Selanjutnya dalam skema FSC terdapat beberapa tipe sertifikasi. Hal ini terkait dengan asal dari produk hasil hutan dan tingkatan produksi yang dilakukan. Sertifikasi ini untuk menjamin bahwa bahan baku dan produk yang dihasilkan berasal dari sumber yang dapat dipertanggungjawabkan.  Beberapa tipe sertifikasi FSC adalah sebagai berikut:
1)      Forest Management certification is awarded to forest managers or owners whose management practices meet the requirements of the FSC Principles and Criteria.
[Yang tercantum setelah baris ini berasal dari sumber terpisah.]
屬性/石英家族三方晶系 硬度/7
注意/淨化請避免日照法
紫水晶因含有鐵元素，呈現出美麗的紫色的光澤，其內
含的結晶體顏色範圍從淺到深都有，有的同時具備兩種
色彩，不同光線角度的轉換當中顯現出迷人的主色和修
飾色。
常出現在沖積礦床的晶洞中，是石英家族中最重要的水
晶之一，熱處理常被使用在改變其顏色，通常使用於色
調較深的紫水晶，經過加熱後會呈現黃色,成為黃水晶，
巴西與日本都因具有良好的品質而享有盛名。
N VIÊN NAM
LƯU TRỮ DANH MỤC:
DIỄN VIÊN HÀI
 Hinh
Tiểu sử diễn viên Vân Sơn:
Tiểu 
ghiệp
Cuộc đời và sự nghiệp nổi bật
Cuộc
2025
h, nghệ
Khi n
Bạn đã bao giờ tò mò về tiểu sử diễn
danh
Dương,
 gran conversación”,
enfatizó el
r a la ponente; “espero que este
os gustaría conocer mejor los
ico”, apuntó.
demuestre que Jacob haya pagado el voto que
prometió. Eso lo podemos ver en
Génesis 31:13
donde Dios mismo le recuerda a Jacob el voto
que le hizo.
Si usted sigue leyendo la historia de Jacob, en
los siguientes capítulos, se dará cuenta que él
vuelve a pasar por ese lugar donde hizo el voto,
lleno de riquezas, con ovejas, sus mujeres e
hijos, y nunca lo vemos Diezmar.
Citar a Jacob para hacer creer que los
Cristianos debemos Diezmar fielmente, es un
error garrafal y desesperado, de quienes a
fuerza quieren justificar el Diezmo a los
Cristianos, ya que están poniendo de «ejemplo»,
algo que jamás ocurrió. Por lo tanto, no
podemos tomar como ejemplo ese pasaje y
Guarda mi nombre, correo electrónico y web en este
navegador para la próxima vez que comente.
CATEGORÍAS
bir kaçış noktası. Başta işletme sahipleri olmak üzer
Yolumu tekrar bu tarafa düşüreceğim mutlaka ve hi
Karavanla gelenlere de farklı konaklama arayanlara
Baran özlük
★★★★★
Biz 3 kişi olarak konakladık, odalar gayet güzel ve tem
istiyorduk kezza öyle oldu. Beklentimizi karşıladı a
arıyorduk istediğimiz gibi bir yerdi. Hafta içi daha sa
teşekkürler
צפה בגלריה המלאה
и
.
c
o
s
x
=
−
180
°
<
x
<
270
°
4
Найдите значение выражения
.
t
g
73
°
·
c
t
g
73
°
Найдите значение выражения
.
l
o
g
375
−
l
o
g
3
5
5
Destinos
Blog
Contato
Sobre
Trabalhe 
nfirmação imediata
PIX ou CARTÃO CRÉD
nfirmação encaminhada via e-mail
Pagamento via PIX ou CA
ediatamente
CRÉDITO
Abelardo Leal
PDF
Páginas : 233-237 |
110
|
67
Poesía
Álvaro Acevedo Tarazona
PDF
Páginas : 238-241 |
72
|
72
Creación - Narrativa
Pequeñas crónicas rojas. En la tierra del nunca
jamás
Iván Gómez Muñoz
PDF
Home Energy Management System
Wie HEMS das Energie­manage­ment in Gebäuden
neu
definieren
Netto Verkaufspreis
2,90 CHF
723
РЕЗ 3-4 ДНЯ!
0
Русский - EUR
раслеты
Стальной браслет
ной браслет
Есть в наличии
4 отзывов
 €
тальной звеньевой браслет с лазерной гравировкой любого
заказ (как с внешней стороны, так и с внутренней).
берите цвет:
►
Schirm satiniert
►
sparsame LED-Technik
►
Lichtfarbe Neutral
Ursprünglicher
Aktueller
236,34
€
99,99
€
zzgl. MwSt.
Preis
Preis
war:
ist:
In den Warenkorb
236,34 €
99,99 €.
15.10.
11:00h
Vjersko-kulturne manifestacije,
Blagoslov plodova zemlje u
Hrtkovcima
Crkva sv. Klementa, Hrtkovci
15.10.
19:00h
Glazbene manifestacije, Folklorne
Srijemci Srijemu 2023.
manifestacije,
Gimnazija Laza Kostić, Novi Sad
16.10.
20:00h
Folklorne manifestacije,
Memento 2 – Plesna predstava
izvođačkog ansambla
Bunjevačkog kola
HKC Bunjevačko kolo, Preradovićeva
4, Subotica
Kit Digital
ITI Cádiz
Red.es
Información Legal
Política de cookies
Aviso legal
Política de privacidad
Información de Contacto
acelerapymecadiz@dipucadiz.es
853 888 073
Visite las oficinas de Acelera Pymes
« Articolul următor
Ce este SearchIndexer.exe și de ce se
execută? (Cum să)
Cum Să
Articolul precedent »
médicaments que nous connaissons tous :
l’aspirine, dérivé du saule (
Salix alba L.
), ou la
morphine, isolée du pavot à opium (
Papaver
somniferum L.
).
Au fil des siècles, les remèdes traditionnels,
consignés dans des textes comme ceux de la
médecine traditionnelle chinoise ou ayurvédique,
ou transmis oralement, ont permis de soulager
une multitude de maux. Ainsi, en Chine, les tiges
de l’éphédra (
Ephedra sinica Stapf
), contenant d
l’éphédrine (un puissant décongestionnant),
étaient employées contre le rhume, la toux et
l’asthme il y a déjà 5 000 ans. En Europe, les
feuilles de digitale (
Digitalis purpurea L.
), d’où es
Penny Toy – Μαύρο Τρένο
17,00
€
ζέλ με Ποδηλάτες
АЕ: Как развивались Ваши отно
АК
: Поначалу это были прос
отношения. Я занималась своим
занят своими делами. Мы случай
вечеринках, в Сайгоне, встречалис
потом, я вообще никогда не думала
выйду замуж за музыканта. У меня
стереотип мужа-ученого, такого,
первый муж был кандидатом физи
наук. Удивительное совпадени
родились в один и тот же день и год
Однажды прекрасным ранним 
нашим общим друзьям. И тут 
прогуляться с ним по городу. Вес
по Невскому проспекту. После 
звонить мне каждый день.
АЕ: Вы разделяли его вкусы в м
2)      Chain of Custody certification applies to manufacturers, processors and traders of FSC certified forest products. It verifies FSC certified material and products along the production chain. 
3)      Controlled Wood is designed to allow organizations to avoid the categories of wood considered unacceptable. FSC Controlled Wood can only be mixed with FSC certified wood in labelled FSC Mix products.
4)      Special options for small, low intensity and community forest operations


b.       IFCC Certification System
IFCC (Indonesian Forestry Certification Cooperation) adalah organisasi di Indonesia yang mempromosikan pengelolaan hutan lestari melalui sertifikasi hutan dan logo atas produk-produk berbasis hasil hutan yang berasal dari hutan bersertifikat. IFCC adalah lembaga standardisasi untuk skema sertifikasi hutan di Indonesia yang mengembangkan standar serta persyaratan-persyaratan untuk sertifikasi hutan yang berbasis pada proses konsensus para stakeholder.
Standar ini didasarkan pada kerangka internasional untuk pengelolaan hutan lestari termasuk Organisasi Kayu Tropis Internasional atau International Tropical Timber Organization (ITTO) dan Program untuk Dukungan Skema Sertifikasi Hutan atau Programme for the Endorsement of Forest Certification schemes (Dewan PEFC); hal tersebut memadukan konsep perbaikan berkelanjutan (Rencana, Kerja, Periksa, Bertindak atau Plan, Do, Check, Act) seperti yang ditetapkan dalam standar ISO (International Organisation for Standardisation atau Organisasi Internasional untuk Standardisasi) untuk kualitas dan system pengelolaan lingkungan (ISO 9001 dan ISO 14001); dan memandang praktik terbaik terhadap pengelolaan hutan lestari di Indonesia.  
Standar ini dibagi ke dalam tiga bagian. Bagian I menetapkan persyaratan umum untuk pengelolaan hutan alam dan tanaman; Bagian II menetapkan persyaratan khusus untuk hutan alam; dan Bagian III menetapkan persyaratan khusus untuk hutan tanaman. Persyaratan dalam setiap Bagian kemudian dibagi ke dalam 4 prinsip utama: Persyaratan Utama, Kesinambungan Produksi, Kesinambungan Ekologi dan Kesinambungan Sosial.